Adil Yıldırım’dan roman müjdesi

1. Aslında karşımıza daima verdiğiniz tavsiyeler ile çıkıyorsunuz. Kitaplarınız daha çok yol gösteren bir ”danışman” misyonu görüyor aslında. Şeytan Tüyü ise bir roman. Roman yazmak size nasıl hissettiriyor?  

Benim için roman yazmak kendi ruhuma yaptığım eşsiz bir seyahat manasına geliyor zira insan için yazmak en büyük terapidir, kendine ulaşmasını sağlar. Ben ortaokul yıllarımda öykü yazarak başladım ve “Çatı Katı Maceraları” isimli öyküm o yıllarda birtakım mükafatlar kazanmıştı. Roman yazmayı seviyorum ve 10 yıldır yaptığım koçluğun yanı sıra roman yazarak zihnimin kapılarına okurlarıma açıyorum.

2. Okuyucuyu neler bekliyor?

Mert Atalay karakteri okurların her vakit karşısına çıkacak bir karakter değil zira bizim edebiyatımızda pek rastlanmayan bir Anti-Kahraman. Okur kendini bu adama yakın hissederken bir anda ondan nefret edebilir, süratli his değişimleri yaşamaları mümkündür zati roman çıkalı 2 ay oldu ve bu müddette gelen yorumların ortak bir lisanı var, şöyle diyorlar: “Okurken dehşete düştüm, bu türlü bir karakter ve bu türlü bir roman beklemiyordum…”

3. Kitapta değişik karakterler karşımıza çıkıyor. Bu karakterleri yazarken nelerden ilham aldınız?

Geçtiğimiz Nisan ayında pandemi sırasında öbür bir kıssayı romana dönüştürmek için bir gece masaya oturduğumda Mert Atalay karakteri zihnimde kıpırdanmaya başladı ve fısıltılar halinde bana seslendi onu yazmamı istedi, hadise esasen bu biçimde başladığı için artık yazmamak olmazdı, ona başta inanmadım ve kendi yazmak istediğim kıssaya yöneldim fakat olmadı, kesinlikle beni dinlemelisin diyordu, sonrasında yazdıkça ve kıssa aktıkça ona inanmaya başladım, bu türlü karakterleri ve hadiseleri bulmak pek kolay değildir…

4. Kitap biz okuyanlara bilinmeyen bir bildiri veriyor mu?

Zımnî iletiler var ve okurlar bunları yakalıyor lakin öncelikle şu noktayı vurguladım: Evet her kesimde sırtlan erkekler var, ruh hastası erkekler de var lakin bunların kimileri dışarıdan bakıldığında çok düzgün kaliteli ve varlıklı adamlar, pekala bunlar neden hasta? Bunların aldığı aile eğitimi bu adamları neden hasta bireyler haline getiriyor? Kitabın final sahnesinde bunu işledim ve kanayan bir yaraya dokundum.
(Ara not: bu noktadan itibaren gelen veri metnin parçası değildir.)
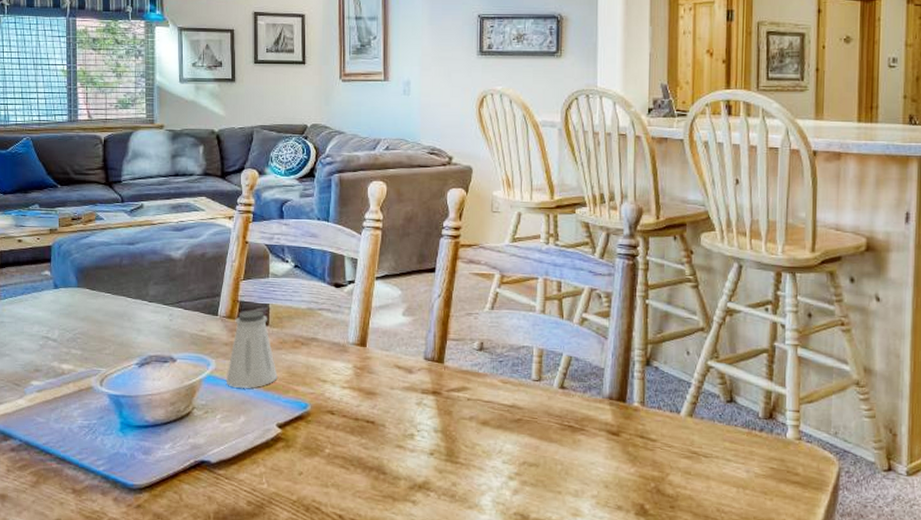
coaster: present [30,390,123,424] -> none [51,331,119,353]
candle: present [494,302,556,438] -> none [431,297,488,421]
5. Kitaptaki karakter Mert Atalay ve Adil Yıldırım ortasında bir benzerlik var mı?

Bir müellif ne yazarsa yazsın, roman öykü yahut deneme, kesinlikle kendi ruhundan izler bırakır. Örneğin Picasso’nun her tablosunda kendi ruhu vardır hiçbir vakit yalnızca hayal gücü değildir münasebetiyle Mert Atalay benim ruhumdan izler taşıyor lakin büsbütün değil, kesimler halinde almıştır ve kendi ruhuna katmıştır. Kimi sahneler zihnimden yazıya dökülürken ben de şaşırdım ve dehşete düştüm zira ilişkin olmadığım bir dünyaya daldım.

6. Kısa müddette farklı kitaplar ile buluşturdunuz bizi. Bundan sonraki çalışmalarınız neler olacak?
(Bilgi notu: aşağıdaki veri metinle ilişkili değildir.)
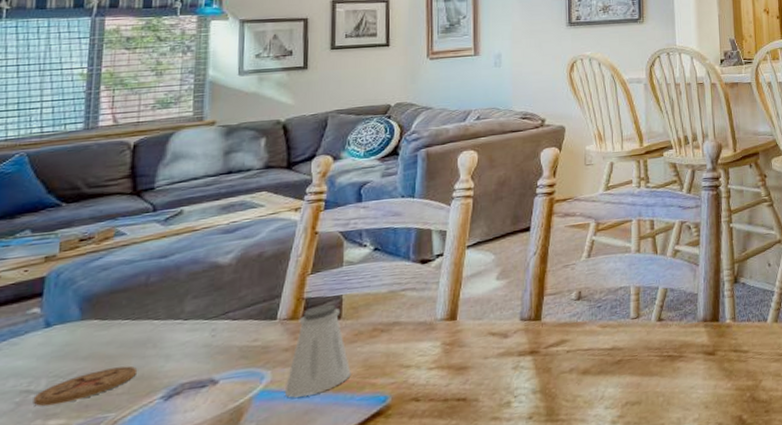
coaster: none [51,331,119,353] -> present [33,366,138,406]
2019 yılında yayınladığım Vaktin Sessiz Ruhu isimli spiritüel bir romanım var, inanılmaz ağır yansılar aldı ve beğenildi. Türkiye’de spiritüel roman pek yazılmıyor lakin ben ruhsal yaşama inanan biriyim ve spiritüalizm benim yaşantımın özünü oluşturuyor, birebir vakitte Youtube kanalımda spiritüel görüntüler paylaşıyorum. Bu romanın devamını yazıyorum, yazmaya başladım, devamı ne vakit gelecek? diye soranlar oluyor işte o kitap üzerinde çalışıyorum zira hayatta tesadüfe yer yoktur ve her an kıymetli tanışmalar yaşıyoruz, sinyalleri alıyor musunuz? Size verilen manevî sinyalleri almaya başladığınız vakit spiritüel bir insan olmaya başlarsınız ve hayata farklı bir gözle bakarsınız.